Active Transportation Alliance
- Predecessor: Chicagoland Bicycle Federation
- Founded: 1985; 41 years ago
- Type: Non-governmental organization
- Focus: biking, walking, transit
- Location: Chicago;
- Coordinates: 41°53′12″N 87°37′44″W﻿ / ﻿41.8866261°N 87.6289914°W
- Region served: Chicago metropolitan area
- Website: activetrans.org

= Active Transportation Alliance =

Non-profit organization in Chicago, Illinois, US

Active Transportation Alliance (formerly Chicagoland Bicycle Federation) is a non-governmental, not-for-profit 501(c)(3) organization with a mission to promote better biking, walking, and transportation options.
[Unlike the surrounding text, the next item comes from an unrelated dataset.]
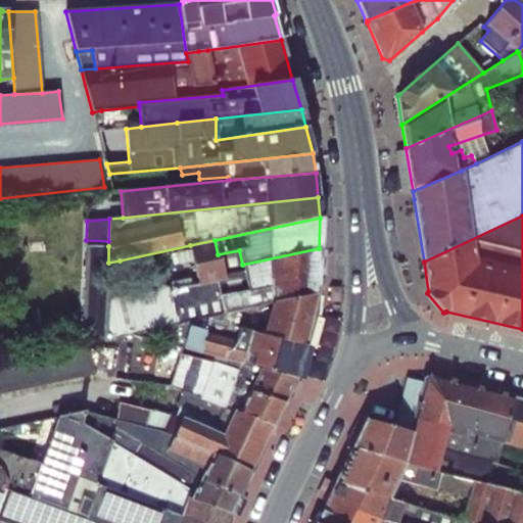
[(215,240),(190,245),(190,249),(171,254),(173,266),(193,262),(198,284),(217,279),(221,295),(247,291),(271,286),(317,275),(319,248),(242,265),(239,250),(218,254),(215,240)]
The group publishes the Chicago Bike Map with Chicago Department of Transportation.

Its advocacy efforts include:

- Large-scale bike sharing
- Car-free Streets
- Fair Fares Chicagoland
- Chicago Streets for Cycling Plan 2020
- Improving the Chicago Lakefront Trail
- Transit Future

==Events==
Active Transportation Alliance is involved with organizing many different events, some of which include:
- Bike the Drive
- Boulevard Lakefront Tour
- Chicago Bike Week
- Winter Bike Challenge

== Leadership ==
In 2020, Amy Rynell was named executive director of Active Transportation Alliance. Luann Hamilton serves as president of the board.